Not long after I became a Christian, I vividly remember sitting in my parents’ hearth room reading What is Reformed Theology? by R.C. Sproul. I remember pausing in the middle of a paragraph and wondering what was going to happen when the day came in which the formative influences in my theological life were no longer around. The whole, “Well, someone else will take their place as defenders of the faith” line seemed rather unsatisfying to me, and more than that, I shrugged off that harrowing thought as symbolic of a day that would never come, or at the very least a day that was so far away that I need not concern myself with it.
Fast forward about 6 years, and I find myself spending time with some friends from seminary, many of whom will go on to fill the shoes of those very formative influences of mine (and, in some ways, they already have). Fast forward about 6 years, and to a certain extent, that day has come. R.C. Sproul, the very man who wrote that very book I was reading when I first had that thought, has passed away. An unassuming man from Pittsburgh who was to be a massive influence in the popularization of Reformed theology, has gone on to glory.

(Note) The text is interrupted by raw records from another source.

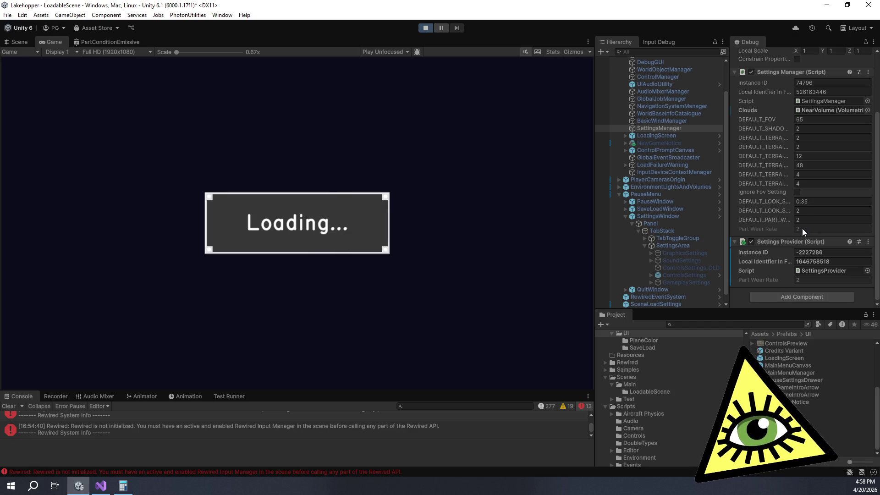
scroll(802, 234, "down", 3)
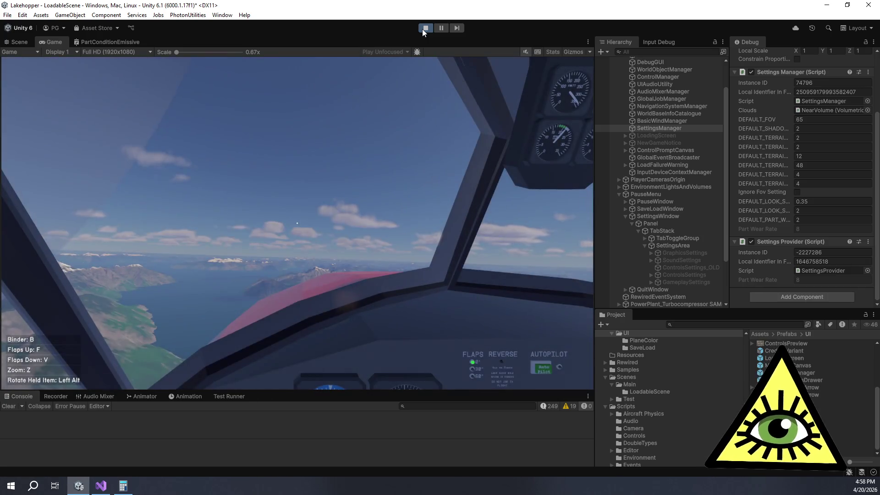
left_click(422, 29)
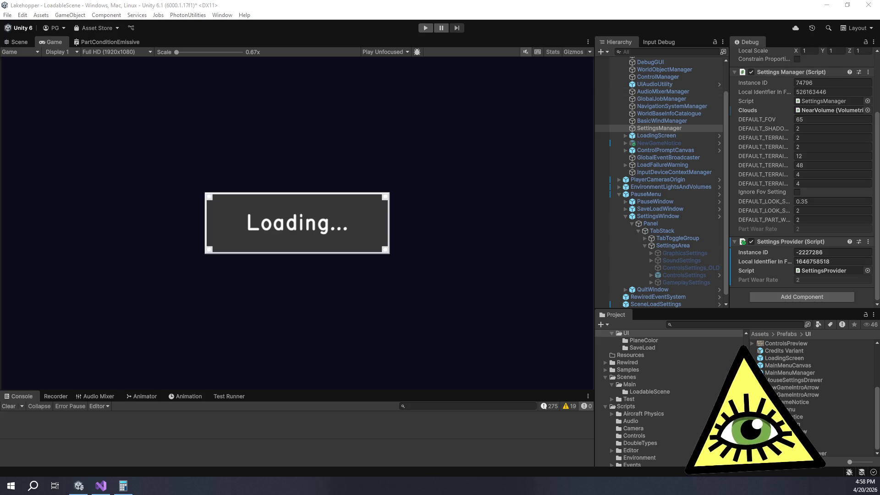
- Move the 'Add wear rate slider' card to Done and mark it and 'Reduce rust and dirt scale' complete
key("super+shift+Left")
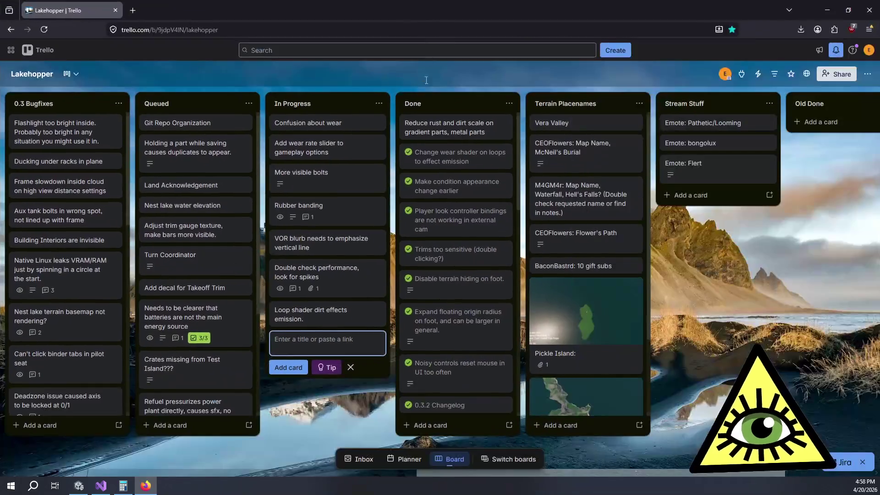
left_click(356, 398)
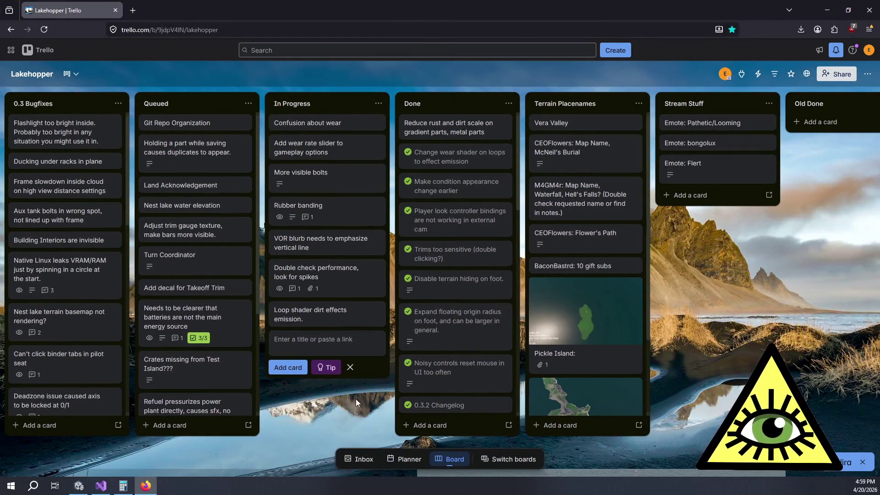
mouse_move(311, 138)
left_mouse_down()
mouse_move(325, 153)
mouse_move(462, 114)
mouse_move(419, 145)
left_mouse_up()
left_click(407, 152)
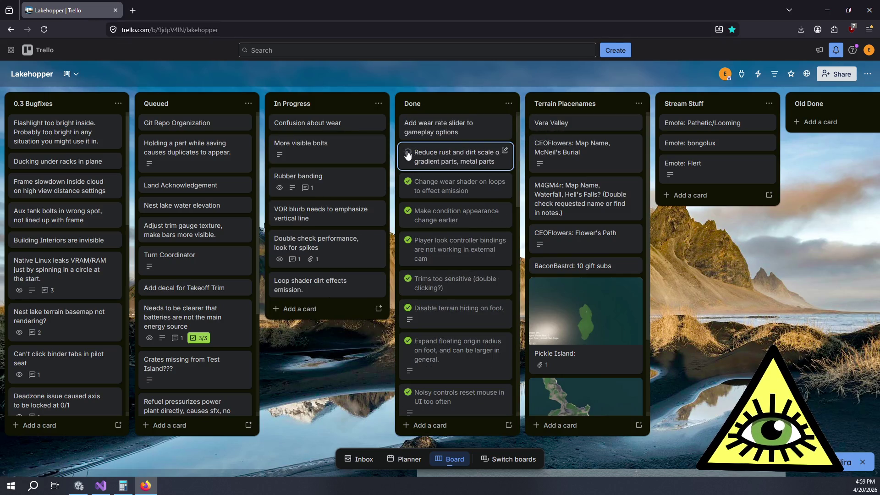
left_click(406, 124)
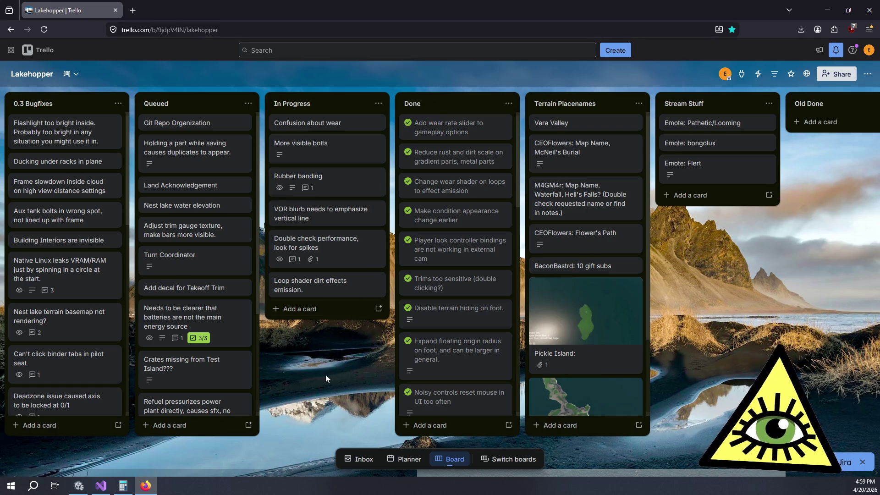
left_click(77, 490)
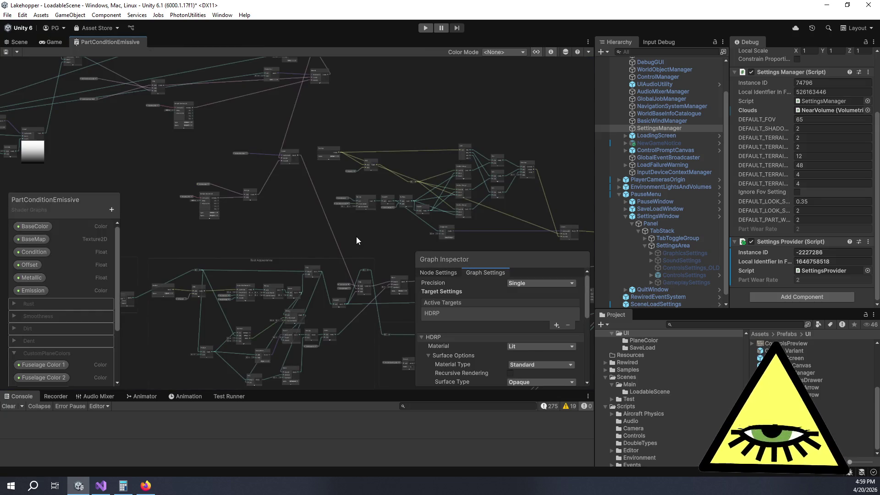
scroll(355, 235, "up", 8)
mouse_move(457, 201)
left_mouse_down()
mouse_move(381, 99)
mouse_move(352, 98)
mouse_move(395, 163)
mouse_move(388, 101)
left_mouse_up()
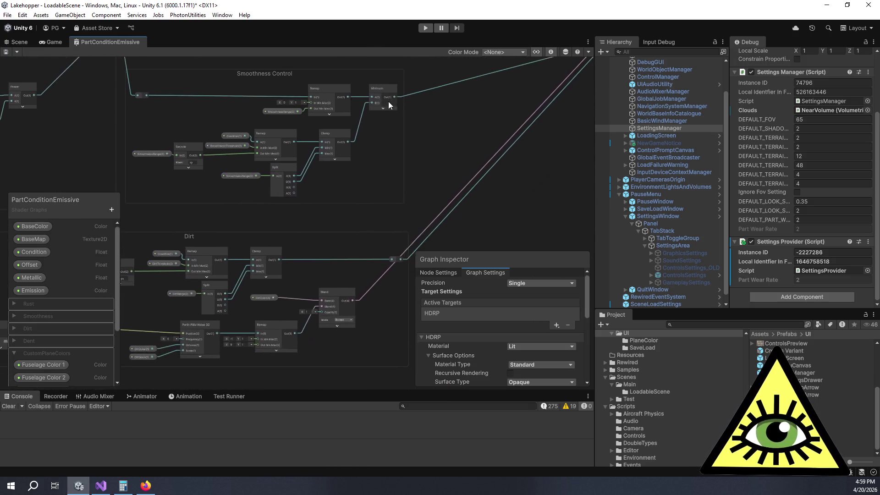
mouse_move(488, 261)
left_mouse_down()
mouse_move(441, 183)
mouse_move(363, 193)
mouse_move(351, 122)
left_mouse_up()
scroll(351, 122, "up", 3)
mouse_move(302, 169)
left_mouse_down()
mouse_move(452, 144)
mouse_move(482, 151)
mouse_move(341, 127)
left_mouse_up()
scroll(347, 124, "down", 8)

This moment of R.C. Sproul’s passing makes me feel exceedingly thankful for the hope of glory Christians have in Christ. One of the things that struck me (and apparently Justin Taylor as well) about Sproul when I first came across him was the candor and frequency with which he talked about death and suffering. He once said, "I recently heard a young Christian remark, “I have no fear of dying.” When I heard this comment I thought to myself, “I wish I could say that.” I am not afraid of death. I believe that death for the Christian is a glorious transition to heaven. I am not afraid of going to heaven. It’s the process that frightens me. I don’t know by what means I will die. It may be via a process of suffering, and that frightens me. I know that even this shouldn’t frighten me. There are lots of things that frighten me that I shouldn’t let frighten me. The Scripture declares that perfect love casts out fear. But love is still imperfect, and fear hangs around.” Now, R.C. Sproul is experiencing that perfect love, and for that we should all be thankful.
R.C. Sproul’s passing also evokes within me feelings of thankfulness also for the way God used him in my life and in the lives of many others. R.C. Sproul’s writing helped teach me that God is holy and I am not, that God is sovereign over the entire earth, and that God’s holy, inspired, and inerrant Word is to govern our whole lives. Perhaps what was most special about Sproul’s influence in my life is that his writing was never an end in itself, but rather always pointed me back to God’s Word. For that, and for so many other things about R.C. Sproul’s life, I am thankful. Praise God.